The request comes after weeks of mounting debate about the city’s obligation to serve 100,000 migrants bussed in from the southern border. Earlier this summer, the city struggled to find housing for migrants at an intake center in Midtown Manhattan, with some sleeping on cardboard boxes outside.
That insufficient governmental response triggered a Legal Aid Society lawsuit against the city and comments from the state’s top politicians. On 21 September, Kathy Hochul, the state governor, said that the right to shelter was “never meant to house the entire world”. One week later, Adams agreed with a Staten Island judge who called the right “an anachronistic relic from the past”. Then on 1 October, Adams’s chief advisor, Ingrid Lewis-Martin, asked the US government to “close the border”.
The Adams email argued the obligations to house are “demonstrably ill-suited to present circumstances” and limit the city’s flexibility to deal with crisis. The city asked to be relieved of the decree’s obligations if the governor or mayor has declared a state of emergency, or when a complicated algorithm concerning the daily number of single adults seeking shelter is “at least 50% greater” than the daily number before the declared state of emergency.
But what will happen if the right to shelter is rolled back, even temporarily, in New York City?
“There’s a reason why New York City doesn’t have tent encampments, and it’s not that we’re any cheaper than west coast cities,” said Kathryn Kliff, staff attorney for the Legal Aid Society. “Denver, Seattle, San Francisco, Portland, any of those places, you’re going to see a lot of people sleeping out. The reason you don’t see that here is because there is a right to shelter.”
And Robert Hayes, who runs the Community Health Network operating 14 centers in New York City, predicted: “Without right to shelter, we’ll have encampments; police actions tearing down encampments which will sprout up around the corner; the subways filled with thousands of people. The quality of life for all New Yorkers, not just those who are homeless, will go to hell in a handbasket.”
New York City’s right to shelter law is unique and a national model; only Massachusetts has a right of shelter for families and pregnant women, and Washington DC extends that right during extreme temperatures.
Dating back to the Depression, a provision of the New York state constitution stated that “aid, care and support of the needy are public concerns”. A consent decree resolving the 1981 case Callahan v Carey and various lawsuits built on that foundation. Now anyone in New York City can access guaranteed shelter with required minimum standards like 3ft between beds, access to lockers and showers, and basic toiletries.
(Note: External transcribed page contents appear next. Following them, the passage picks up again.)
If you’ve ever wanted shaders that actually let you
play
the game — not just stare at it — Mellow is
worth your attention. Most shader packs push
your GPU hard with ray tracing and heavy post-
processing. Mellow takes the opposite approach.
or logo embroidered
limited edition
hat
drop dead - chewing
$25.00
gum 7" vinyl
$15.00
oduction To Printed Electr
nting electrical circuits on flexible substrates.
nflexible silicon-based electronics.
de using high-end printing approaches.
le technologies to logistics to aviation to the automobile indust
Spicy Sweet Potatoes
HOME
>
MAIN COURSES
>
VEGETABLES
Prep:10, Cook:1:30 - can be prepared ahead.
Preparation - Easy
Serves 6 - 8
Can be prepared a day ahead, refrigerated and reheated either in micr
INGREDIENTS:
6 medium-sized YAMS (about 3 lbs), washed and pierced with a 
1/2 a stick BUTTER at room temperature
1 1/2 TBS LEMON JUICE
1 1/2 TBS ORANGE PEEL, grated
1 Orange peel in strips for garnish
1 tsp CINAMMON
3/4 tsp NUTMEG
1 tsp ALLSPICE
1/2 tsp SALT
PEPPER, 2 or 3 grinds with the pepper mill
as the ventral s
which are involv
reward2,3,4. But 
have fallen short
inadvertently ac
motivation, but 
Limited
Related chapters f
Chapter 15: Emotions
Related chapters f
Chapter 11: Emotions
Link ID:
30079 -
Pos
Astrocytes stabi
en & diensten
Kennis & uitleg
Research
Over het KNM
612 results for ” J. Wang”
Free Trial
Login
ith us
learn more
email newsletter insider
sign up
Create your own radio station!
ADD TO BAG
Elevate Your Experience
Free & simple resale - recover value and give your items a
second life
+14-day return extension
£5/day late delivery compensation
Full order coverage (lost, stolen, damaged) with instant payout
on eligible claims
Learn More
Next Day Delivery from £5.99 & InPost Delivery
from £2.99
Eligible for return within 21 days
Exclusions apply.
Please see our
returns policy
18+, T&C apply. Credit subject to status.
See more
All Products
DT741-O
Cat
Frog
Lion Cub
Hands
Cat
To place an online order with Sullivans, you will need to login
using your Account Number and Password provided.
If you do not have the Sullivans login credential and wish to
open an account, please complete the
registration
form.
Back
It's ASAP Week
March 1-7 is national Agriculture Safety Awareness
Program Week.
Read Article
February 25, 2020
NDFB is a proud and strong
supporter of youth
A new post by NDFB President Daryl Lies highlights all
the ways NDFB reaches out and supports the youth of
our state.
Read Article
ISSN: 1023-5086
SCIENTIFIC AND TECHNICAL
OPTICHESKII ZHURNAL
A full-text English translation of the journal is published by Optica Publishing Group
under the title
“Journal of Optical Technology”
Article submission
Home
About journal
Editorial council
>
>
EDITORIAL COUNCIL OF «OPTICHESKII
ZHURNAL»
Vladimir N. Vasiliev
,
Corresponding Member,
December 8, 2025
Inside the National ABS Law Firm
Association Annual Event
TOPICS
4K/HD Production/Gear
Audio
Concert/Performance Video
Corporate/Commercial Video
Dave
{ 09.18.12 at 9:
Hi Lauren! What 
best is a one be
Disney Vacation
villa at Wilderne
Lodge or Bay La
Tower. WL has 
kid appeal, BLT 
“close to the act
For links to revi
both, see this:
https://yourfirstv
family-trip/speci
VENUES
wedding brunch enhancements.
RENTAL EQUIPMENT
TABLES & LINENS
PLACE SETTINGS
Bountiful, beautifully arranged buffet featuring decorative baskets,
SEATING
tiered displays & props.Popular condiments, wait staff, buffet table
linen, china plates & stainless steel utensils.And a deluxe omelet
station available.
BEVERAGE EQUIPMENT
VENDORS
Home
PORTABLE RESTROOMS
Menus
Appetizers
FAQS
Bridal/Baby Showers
But that 40-year-old law is in jeopardy, amid a push from the city’s executive.
Josh Goldfein, a staff attorney at the Legal Aid Society’s Homeless Rights Project, had been in closed-door talks with the city for weeks.
“The response should be not to just ask to completely gut the consent decree for everyone, new arrivals and longer-term New Yorkers,” Goldfein said in comments on a Zoom call on Wednesday morning.
He continued: “The formula they proposed is confusing. I’m not sure it’s operable. There are many ways to interpret it, and it is one piece of evidence to show how thoughtless this is. What are we going to do? Set up a counter and when the right number person crosses the line, then suddenly there is no more right to shelter? That seems like not the way to operate a system that is meant to protect human beings from injury and death.”
What the Legal Aid and other advocates would like to see is more time for new measures to have an impact before rolling back such an important right. Hochul proposed a program to aid migrant resettlement throughout the state. And the federal Department of Homeland Security extended Temporary Protected Status to Venezuelans who arrived prior to 31 July, allowing them to skip the 180-day required waiting period before working.
Hayes, who was a 26-year-old lawyer in 1979 when he argued for the right to shelter in the Callahan v. Carey case that established it, said: “A right, especially a right for disenfranchised people, disappears when the government can declare it’s too hard or there’s too many people or we’re too busy. I think the mayor and the governor are competing for incoherence as a matter of policy.”
Legal Aid has a week to respond to the city’s proposal, and the city also has a week to respond after that. A judge will issue a court schedule later. Meanwhile, another deadline approaches: New York winter is coming along with months of average temperatures below 50F.